Does your child deserve a lower grade because he is an introvert?
Introverts are treated like social outcasts; they are looked down upon as if they are somehow inferior to others.
Our society consists of an extrovert-dominated culture and students usually realise this when they enter an education system. However, it is not until after their university life that they are able to grasp the true magnitude of this trend.
Teachers endorse a societal prejudice against introverts by valuing and praising students who are more expressive, communicative and vocal. The general perception amongst teachers is that introversion is something that needs to be overcome.
The attitude of students is no better; introverts are looked down upon and treated as if there is something wrong with them or that they are somehow inferior to others.
I see this as not only an ethical problem but also as a fundamental flaw in our education system. Research has shown significant differences in the learning styles and personalities of introverts and extroverts.
In The Introvert Advantage How to Thrive in an Extroverted World, Marti Olsen Laney, makes the case that brain chemistry in introverts is markedly different than that of extroverts.
In short, processing pathways in introverts are longer and more complex than the pathways found in extroverts. Hence, it takes them longer to process information, which causes a problem in our schools.
Being a student myself, based on my observations and interactions with countless students, I am convinced that the grading system of universities is highly biased towards introverts.
The system simply doesn’t treat students of various personality types equally. Let me give you a couple of examples to prove my point. Class participation of students is graded and only students who answer the instructor’s questions in front of the whole class score well.

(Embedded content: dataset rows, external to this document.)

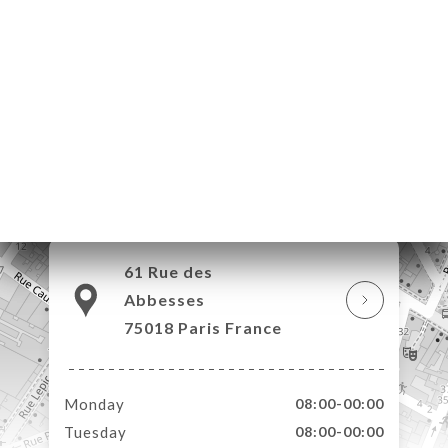
ME
OK
LERY
IEWS
NU
TACT
61 Rue des
Abbesses
75018 Paris France
Monday
08:00-00:00
Tuesday
08:00-00:00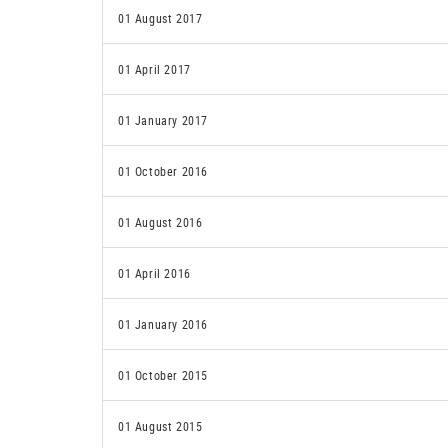
01 August 2017
01 April 2017
01 January 2017
01 October 2016
01 August 2016
01 April 2016
01 January 2016
01 October 2015
01 August 2015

For an extrovert, this may seem like a piece of cake but for an introvert, the very thought of going up on the roster to explain something to their class-mates may be nerve wrecking.

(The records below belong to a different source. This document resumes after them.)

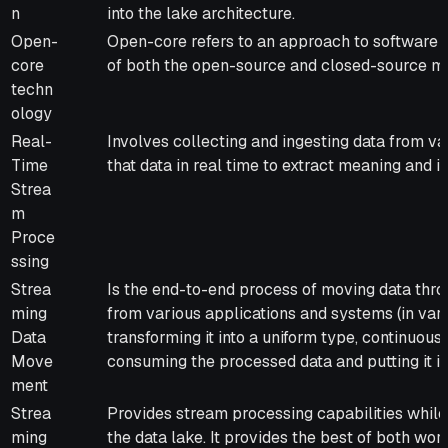
n
into the lake architecture.
Open-
Open-core refers to an approach to software 
core
of both the open-source and closed-source m
techn
ology
Real-
Involves collecting and ingesting data from va
Time
that data in real time to extract meaning and in
Strea
m
Proce
ssing
Strea
Is the end-to-end process of moving data thr
ming
from various applications and systems (in var
Data
transforming it into a uniform type, continuous
Move
consuming the processed data and putting it in
ment
Strea
Provides stream processing capabilities while
ming
the data lake. It provides the best of both wor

Furthermore, students who see university as a socialising experience view working in groups with strangers as a thrilling opportunity to make new friends and provide for a chance to express and interrelate their ideas. On the other hand, for introverts, the only things that come out of such academic necessities are high levels of stress, anxiety and a few skipped meals.

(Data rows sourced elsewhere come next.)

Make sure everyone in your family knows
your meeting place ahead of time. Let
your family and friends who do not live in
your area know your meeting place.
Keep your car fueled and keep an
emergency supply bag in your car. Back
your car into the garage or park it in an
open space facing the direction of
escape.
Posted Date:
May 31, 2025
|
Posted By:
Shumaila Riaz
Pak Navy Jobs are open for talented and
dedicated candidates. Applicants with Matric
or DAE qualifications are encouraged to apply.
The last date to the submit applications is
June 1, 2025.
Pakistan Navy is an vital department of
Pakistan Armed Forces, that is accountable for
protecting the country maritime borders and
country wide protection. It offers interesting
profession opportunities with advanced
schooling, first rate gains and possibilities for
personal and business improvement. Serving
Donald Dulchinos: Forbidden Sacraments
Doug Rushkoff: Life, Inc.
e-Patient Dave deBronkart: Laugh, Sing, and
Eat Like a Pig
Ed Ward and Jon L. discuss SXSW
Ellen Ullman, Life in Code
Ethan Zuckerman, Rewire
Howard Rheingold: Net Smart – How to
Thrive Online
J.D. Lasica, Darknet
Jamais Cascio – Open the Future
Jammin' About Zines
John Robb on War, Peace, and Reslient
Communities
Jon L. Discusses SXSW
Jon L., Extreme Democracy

Instead of helping the students grow such categorisation-less grading system and learning style in universities hamper the learning process of introverts, who according to research, generate energy and ideas from internal sources and are more productive when working alone.
There is a dire need for our educations system to appreciate diversity amongst students and to make use of the extensive research being done in this field.
Susan Cain in her book, Quiet: The Power of Introverts in a World that Can't Stop Talking deals with this issue and brilliantly champions the often-overlooked talents and gifts of introverts. She presents various methods of evaluation of students of different personality types and goes on to shatter the commonly held belief that only extroverts make good leaders.
For instance, excellent leaders like Rosa Parks, Abraham Lincoln, and Bill Gates have been characterised as introverts.
Such work needs to be highlighted in our society as well to provide an energy boost to the students and to help them gain more social acceptability.
Parents and teachers need to be educated enough so that they don’t strangulate a child in measuring him/her up against the common societal parameters of normalcy. This is why I like Cain’s book; she dispels wrong perceptions about introverts. For example, she identifies the distinction between introversion and shyness,
‘Shyness is the fear of social disapproval or humiliation, while introversion is a preference for environments that are not over-stimulating. Shyness is inherently painful; introversion is not.’
I would suggest any parent or teacher reading this to take notes because we can’t continue to live in ignorance. We can’t continue to undermine the talents of introverts by treating them like social outcasts.
Our education system of universities needs to be revisited to formulate a grading criterion that is sensitive to different personality types of students. Not only this, but also a shift in attitudes is required on the part of parents, teachers and students.
This will help in providing an adequate and equal opportunity for the introverts to grow and develop as Cain rightly puts it, ‘everyone shines given the right lighting.’
I think it is time that we get over our superficial beliefs of celebrating extrovert personality traits, and give a little space to the introverts in a world that never seems to stop talking!